In general, homeowners facing foreclosure, as the legal owners of the property, are allowed to stay in possession their homes up until the day of the foreclosure sale itself, if they choose. Judicial foreclosure, the process utilized in New York where I practice, can take anywhere from 12-18 months to complete. Just because a default has occured does not mean that all is lost. Even after the initial loan default, a homeowner is given a period in which they can cure their default and reinstate their mortgage. This is called the “redemption period”. During this time, they have the opportunity to raise the money necesary to repay their default, and upon payment, their mortgage in reinstated and they retain ownership of their home. Regardless, a homeowner is allowed to continue living at the property throughout the entire foreclosure process.
If the balance on your mortgage(s) greatly exceeds the present market value of your home, and you have concluded that your can no longer afford to support the mortgage payments, one of the most effective ways to get more time to stay in your home during a foreclosure, as well as deal with all of your other debts, is to consider declaring bankruptcy. While it may not be the right decision for everyone, the filing of a bankruptcy petition imposes an automatic stay on all creditors, including your mortgage holder. This means that the foreclosure proceedings will be put on hold for a specified amount of time. In most instances, filing Chapter 7 bankruptcy can delay the foreclosure proceeding for approximately 3-6 months. This is in addition to the time that foreclosure process usually takes to complete. The goal of this strategy is to file the Chapter 7 bankruptcy sooner rather than later. In this way, since you will no longer responsible for paying the mortgage, you will now have the opportunity to begin to put aside a reserve fund that you will be able to use to secure new living arrangments once the foreclosure is completed. Please note however that so long as you remain in possession of your home, you will still be required to maintain your regular payments for the utilities servicing the property, as well as your homeowners insurance.

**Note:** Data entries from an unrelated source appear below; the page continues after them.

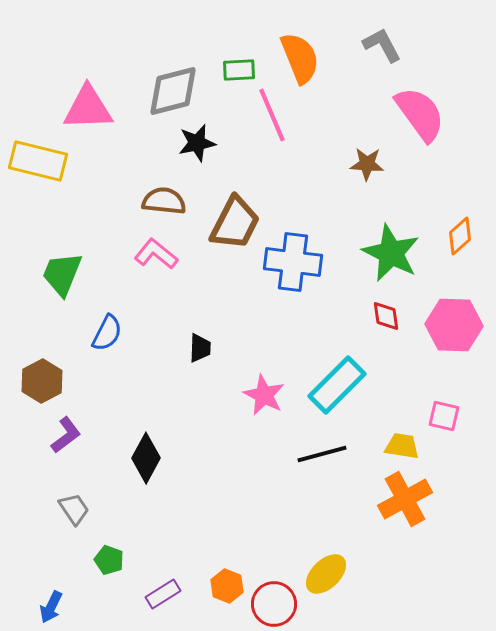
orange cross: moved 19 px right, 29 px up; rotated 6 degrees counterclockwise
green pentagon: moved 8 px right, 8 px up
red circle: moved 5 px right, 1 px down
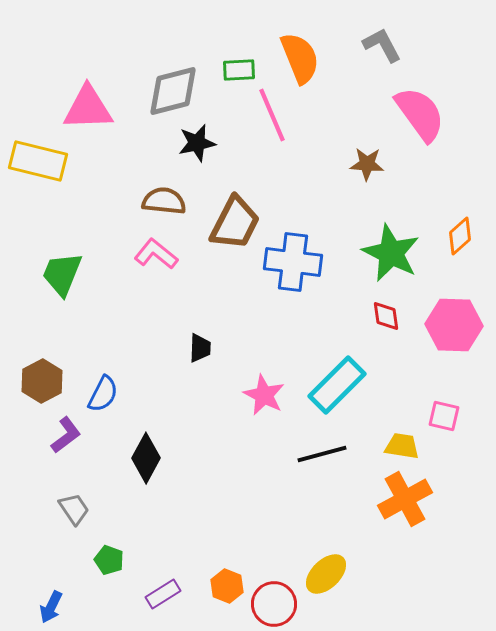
blue semicircle: moved 4 px left, 61 px down
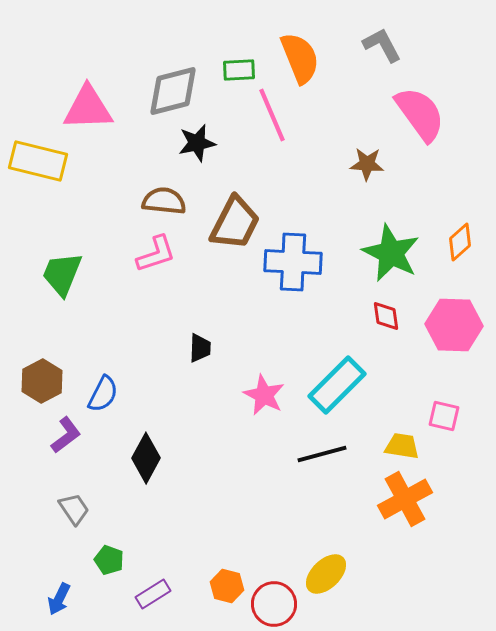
orange diamond: moved 6 px down
pink L-shape: rotated 123 degrees clockwise
blue cross: rotated 4 degrees counterclockwise
orange hexagon: rotated 8 degrees counterclockwise
purple rectangle: moved 10 px left
blue arrow: moved 8 px right, 8 px up
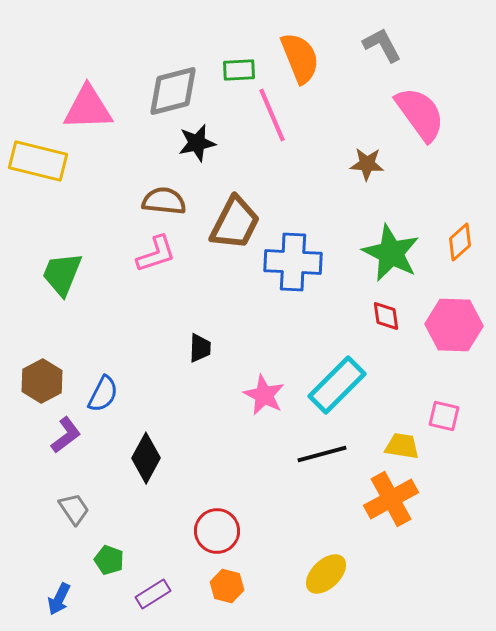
orange cross: moved 14 px left
red circle: moved 57 px left, 73 px up
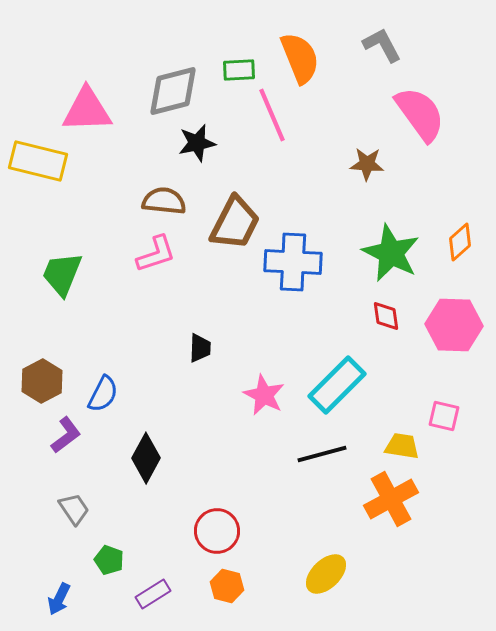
pink triangle: moved 1 px left, 2 px down
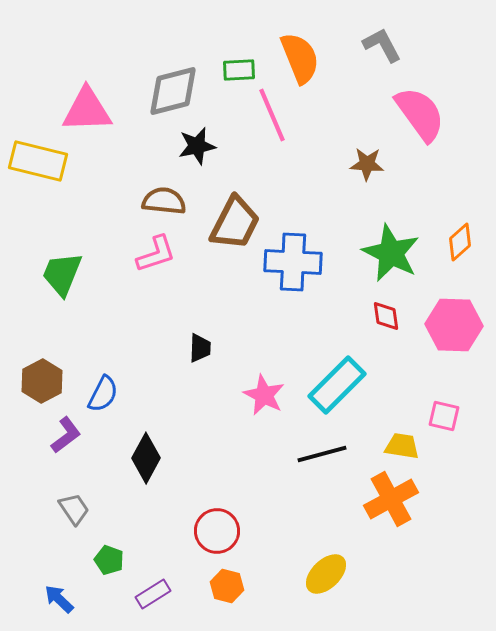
black star: moved 3 px down
blue arrow: rotated 108 degrees clockwise
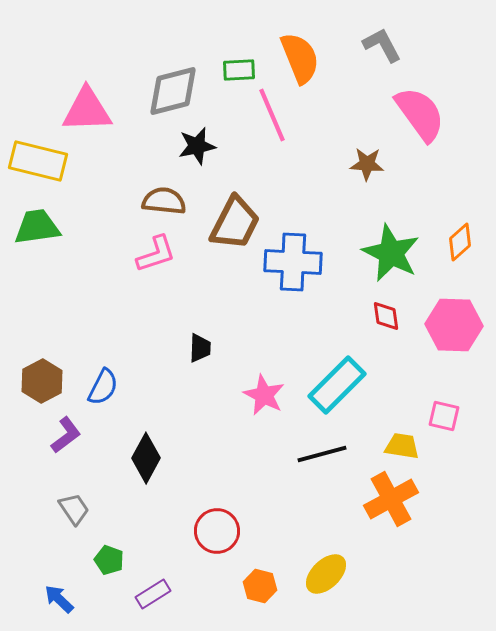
green trapezoid: moved 25 px left, 47 px up; rotated 60 degrees clockwise
blue semicircle: moved 7 px up
orange hexagon: moved 33 px right
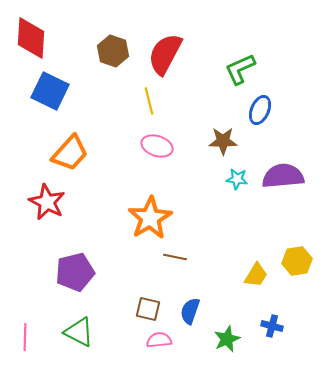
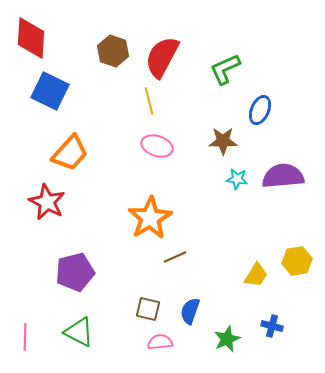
red semicircle: moved 3 px left, 3 px down
green L-shape: moved 15 px left
brown line: rotated 35 degrees counterclockwise
pink semicircle: moved 1 px right, 2 px down
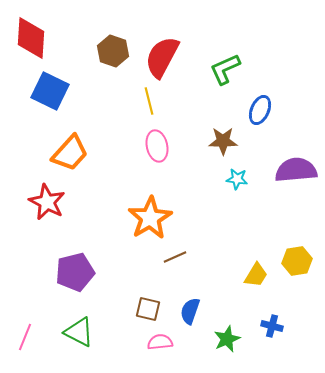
pink ellipse: rotated 60 degrees clockwise
purple semicircle: moved 13 px right, 6 px up
pink line: rotated 20 degrees clockwise
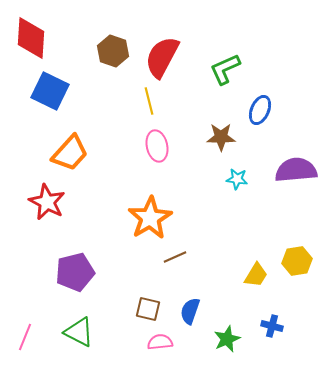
brown star: moved 2 px left, 4 px up
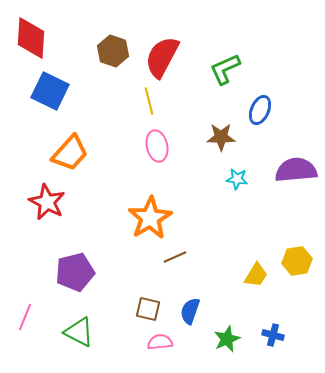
blue cross: moved 1 px right, 9 px down
pink line: moved 20 px up
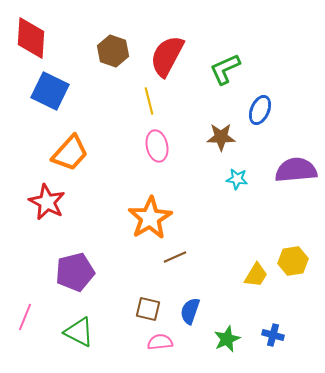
red semicircle: moved 5 px right, 1 px up
yellow hexagon: moved 4 px left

Others may be able to save their property by filing for Chapter 13 bankruptcy. There are many benefits to filing Chapter 13 in this situation. In Chapter 13, you are given the opportunity to work out a payment plan with your mortgage lender, as well as your other creditors, for a period of up to 5 years. This means that so long as you “hold up your end of the bargain” and fulfill your obligations under your Chapter 13 Plan, you can remain in your home indefinitely. Chapter 13 may also be used to eliminate the payments on your second or third mortgage. That’s because, if the balance of your first mortgage exceeds the present market value of your home (which is possible in this market if the home has dropped in value), you may no longer have any equity with which to secure the junior mortgages. In this situation, a proceeding can be brought to “strip off” the second and third mortgages and re-categorize them as general unsecured debt (like credit cards) which, under Chapter 13, takes last priority and are often paid only pennies on the dollar.